PESCARA. Per i Pescara Rangers la Digos si sbaglia, non sono stati i pescaresi a provocare ma, anzi, i biancazzurri sono stati vittime di un agguato.
A ricostruire cos’è accaduto in via Dei Mille a Latina, poco prima del fischio di inizio della partita, è uno dei capi ultrà, Marco dei Pescara Rangers andato in trasferta a Latina. «Quest’anno», spiega il tifoso, «abbiamo fatto un’altra strada rispetto a quella dell’anno scorso proprio per evitare problemi. Una volta arrivati a Latina», prosegue ancora il tifoso, «i miei compagni di viaggio mi hanno detto che forse stavamo prendendo comunque la stessa strada dello scorso anno ma, d’altronde, a Latina c’è un unico cartello con la scritta stadio, non è come a Pescara. Comunque, una volta arrivati, poco prima del punto dov’è accaduta la confusione abbiamo trovato le transenne e i vigili urbani.

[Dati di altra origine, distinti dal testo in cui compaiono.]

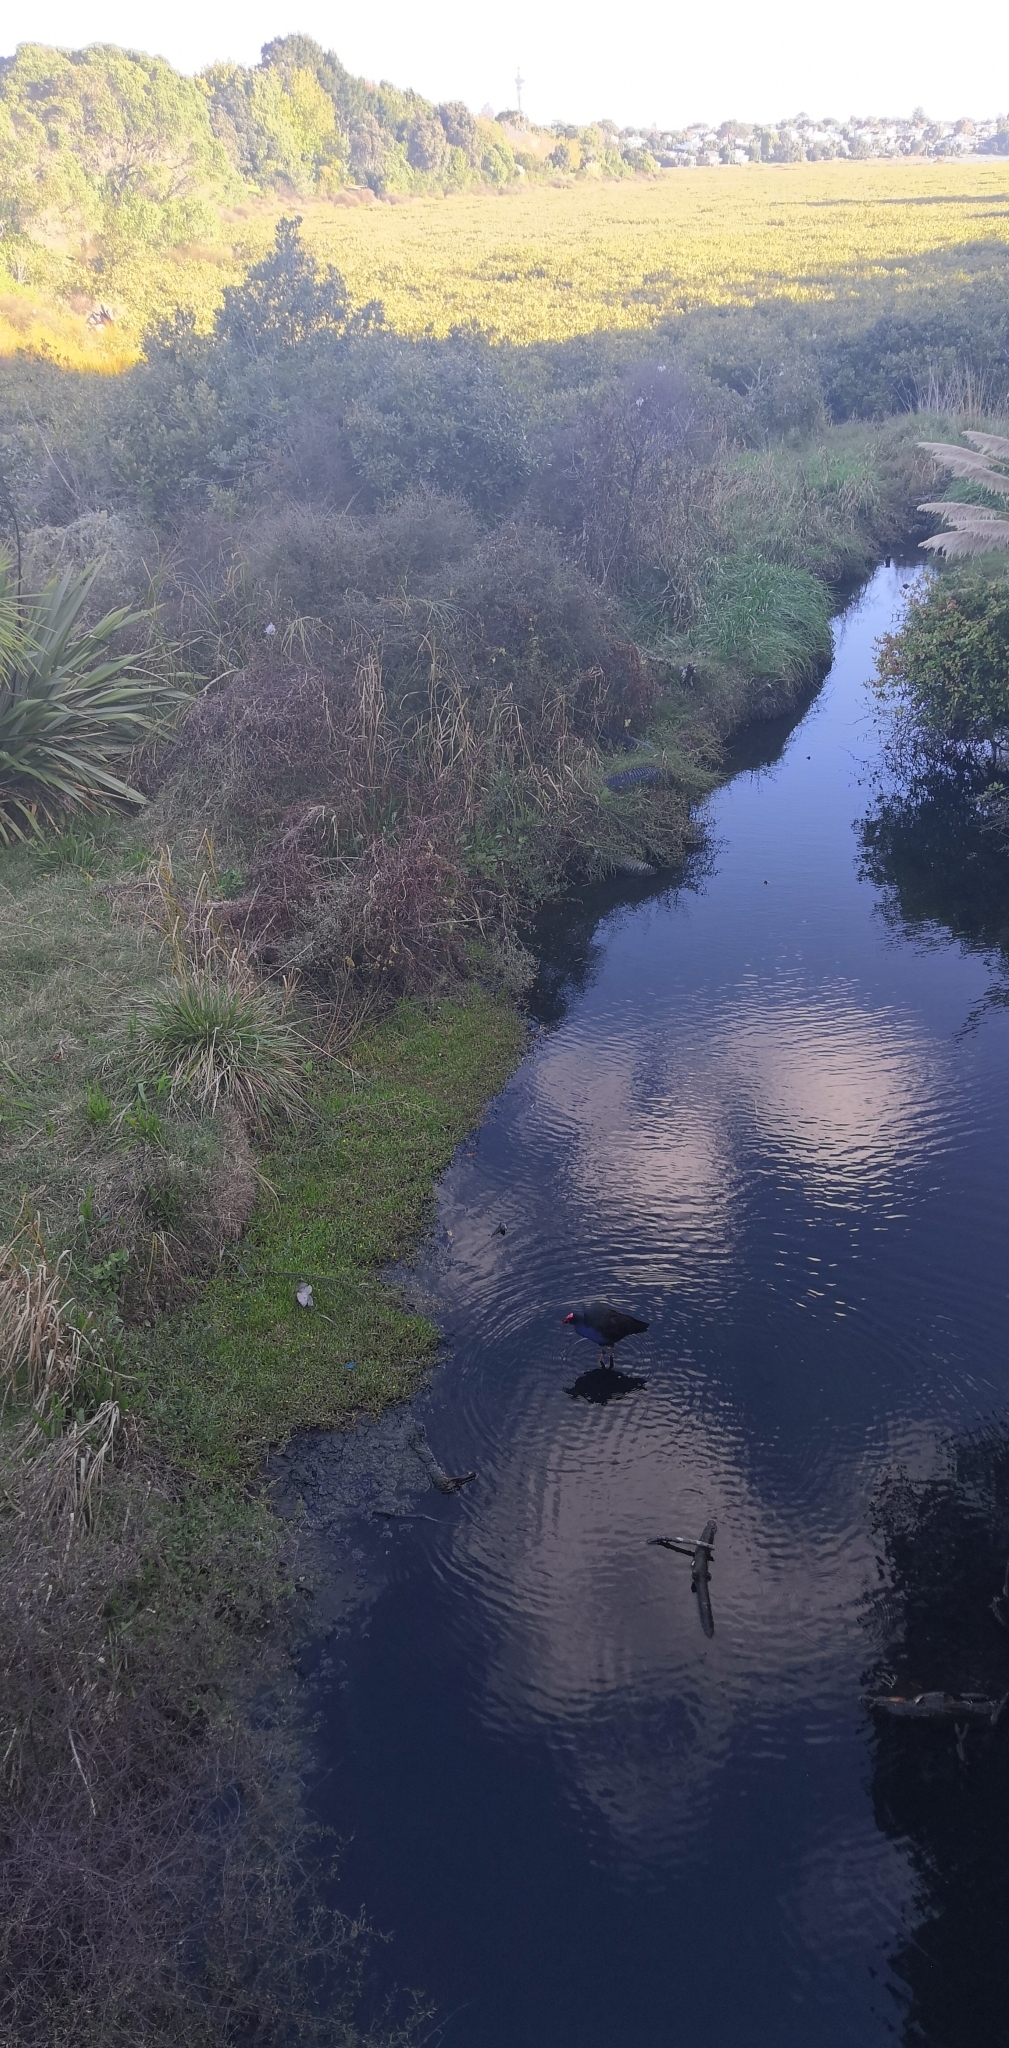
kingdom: Animalia
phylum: Chordata
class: Aves
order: Gruiformes
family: Rallidae
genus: Porphyrio
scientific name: Porphyrio melanotus
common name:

Sono stati loro ad aprirci», dice l’ultrà, «indicandoci la strada per arrivare al nostro settore».
Ma neanche il tempo di scendere dalla macchine – due pullmini da nove posti e quattro auto – spiega ancora l’ultrà dei Rangers «che i tifosi nerazzurri hanno iniziato a tirarci oggetti e bottiglie mentre eravamo ancora all’interno delle nostre macchine».
A quel punto, spiega il tifoso pescarese, una volta scesi dai pullmini ci sarebbe stata la rissa. «Hanno iniziato loro», dicono i tifosi biancazzurri. «Che ha fatto D’Angelo? Niente, lui era davanti perché è uno dei capi ultrà, ecco perché se la sono presa con lui ma non c’entra».
I tifosi del Pescara, a quel punto, hanno anche deciso di non andare allo stadio anche perché, nel frattempo, per un tifoso biancazzurro, dopo la rissa, si erano rese necessarie le cure a causa di una ferita. «Sono stati quelli del Latina», continua a ripetere Marco dei Rangers che aggiunge anche: «Perché la verità è che noi tifosi siamo trattati come la peggio specie. Fanno le risse in Parlamento e se la prendono con i tifosi. Noi», conclude uno dei capi ultrà del Pescara, «abbiamo le famiglie e i bambini e vogliamo andare alle partite con serenità. Chi ha sbagliato pagherà», conclude Marco dei Pescara Rangers, «ma a Latina non siamo stati noi a iniziare». Si terrà stamattina, comunque, l’udienza di convalida per il tifoso del Pescara arrestato dopo gli scontri all’esterno dello stadio di Latina. (p. au.)